◆ EXERCISE OBJECTIVE ◆
Please copy the text of every record below line for line, without changing anything, and leave the pictures out of your answer.

◆ MATERIAL FOR THIS EXERCISE ◆

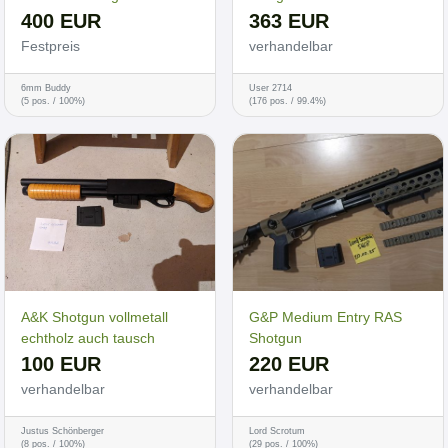
400 EUR
363 EUR
Festpreis
verhandelbar
6mm Buddy
User 2714
(5 pos. / 100%)
(176 pos. / 99.4%)
A&K Shotgun vollmetall
G&P Medium Entry RAS
echtholz auch tausch
Shotgun
100 EUR
220 EUR
verhandelbar
verhandelbar
Justus Schönberger
Lord Scrotum
(8 pos. / 100%)
(29 pos. / 100%)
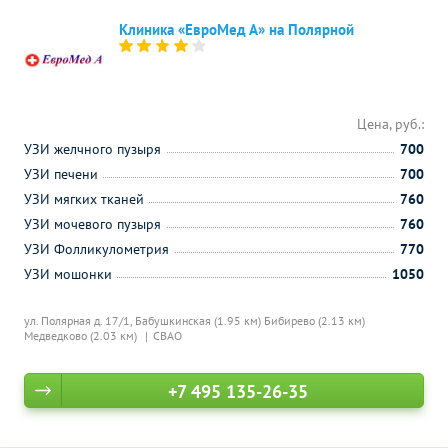
Клиника «ЕвроМед А» на Полярной
Цена, руб.:
УЗИ желчного пузыря
700
УЗИ печени
700
УЗИ мягких тканей
760
УЗИ мочевого пузыря
760
УЗИ Фолликулометрия
770
УЗИ мошонки
1050
ул. Полярная д. 17/1,
Бабушкинская (1.95 км)
Бибирево (2.13 км)
Медведково (2.03 км)
СВАО
+7 495 135-26-35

◆ ANSWER SPACE ◆
400 EUR
363 EUR
Festpreis
verhandelbar
6mm Buddy
User 2714
(5 pos. / 100%)
(176 pos. / 99.4%)
A&K Shotgun vollmetall
G&P Medium Entry RAS
echtholz auch tausch
Shotgun
100 EUR
220 EUR
verhandelbar
verhandelbar
Justus Schönberger
Lord Scrotum
(8 pos. / 100%)
(29 pos. / 100%)
Клиника «ЕвроМед А» на Полярной
Цена, руб.:
УЗИ желчного пузыря
700
УЗИ печени
700
УЗИ мягких тканей
760
УЗИ мочевого пузыря
760
УЗИ Фолликулометрия
770
УЗИ мошонки
1050
ул. Полярная д. 17/1,
Бабушкинская (1.95 км)
Бибирево (2.13 км)
Медведково (2.03 км)
СВАО
+7 495 135-26-35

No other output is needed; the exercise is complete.